● EXCERPTED PASSAGE
>>>
So I have given up going grocery shopping, but really I’ve only given up the experience of going up and down the aisles, not finding everything that’s on my list, and standing in a long line before rolling my cart (which always has that one wheel that just won’t go where I am going) out to my car. I am not sad about giving up that experience. I am content with the new arrangements.
I am a little sad about giving up driving altogether. That’s the next step, the step I am choosing to take now. I guess I should mark the date of my last drive in my calendar since (thankfully) it didn’t end with a bang. I haven’t really enjoyed driving the way some people do. I do like the independence and opportunity driving provides, not necessarily the act of controlling the vehicle. I guess I did get a kick out of driving sometimes, like when 16-year-old me drove past Jeff Oldham’s house with a carload of giggling girls. (He didn’t know I existed; I knew where he lived.) Or when a good song came on the radio that I could sing and dance along with. Think “Bohemian Rhapsody” in the movie Wayne’s World.
I remember Mother teaching me to drive. You could do that in those days, and Drivers’ Ed was a course offered for free at Nitro High School. I already had my license by the time a spot opened up in the class. It’s a good thing, too, because nobody at my high school knew that the first time I tried to move the car, I managed to get Mother’s Buick Skylark across the driveway rather than in the driveway.
One Sunday afternoon early in the process, I had the Skylark crawling down Myers Avenue in Dunbar with parked cars on both sides of the street because there was something special going on at the Methodist church. Mother’s patience ran out, and she said, “Move! I’ll drive us out of here!” She hopped out of the car. I hopped out of the car. Nobody put the car in park. Good times.
When I was enrolled in the Drivers’ Ed class a few months later, I was already comfortable behind the wheel. That meant that the coach who rode along didn’t have to be so alert, so we usually picked up his dry cleaning or stopped by the bank. One day “Werewolves of London” came on the radio, and he rolled down the window and howled at pedestrians.
Now, more than four decades later, I am making the decision that it’s time to stop driving. I am getting out of the driver’s seat. I am making other arrangements, my version of putting the car in park.
<<<
● DATA EXTRACT
>>>
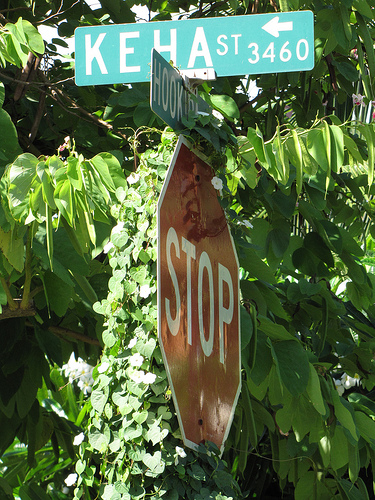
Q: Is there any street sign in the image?
A: Yes, there is a street sign.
<<<
● ABOUT THIS EXERCISE
From the essay about giving up driving above, extract the passage word for word, starting at "I remember Mother" and ending at "in the driveway.".

● OUTPUT FOR THIS EXERCISE
I remember Mother teaching me to drive. You could do that in those days, and Drivers’ Ed was a course offered for free at Nitro High School. I already had my license by the time a spot opened up in the class. It’s a good thing, too, because nobody at my high school knew that the first time I tried to move the car, I managed to get Mother’s Buick Skylark across the driveway rather than in the driveway.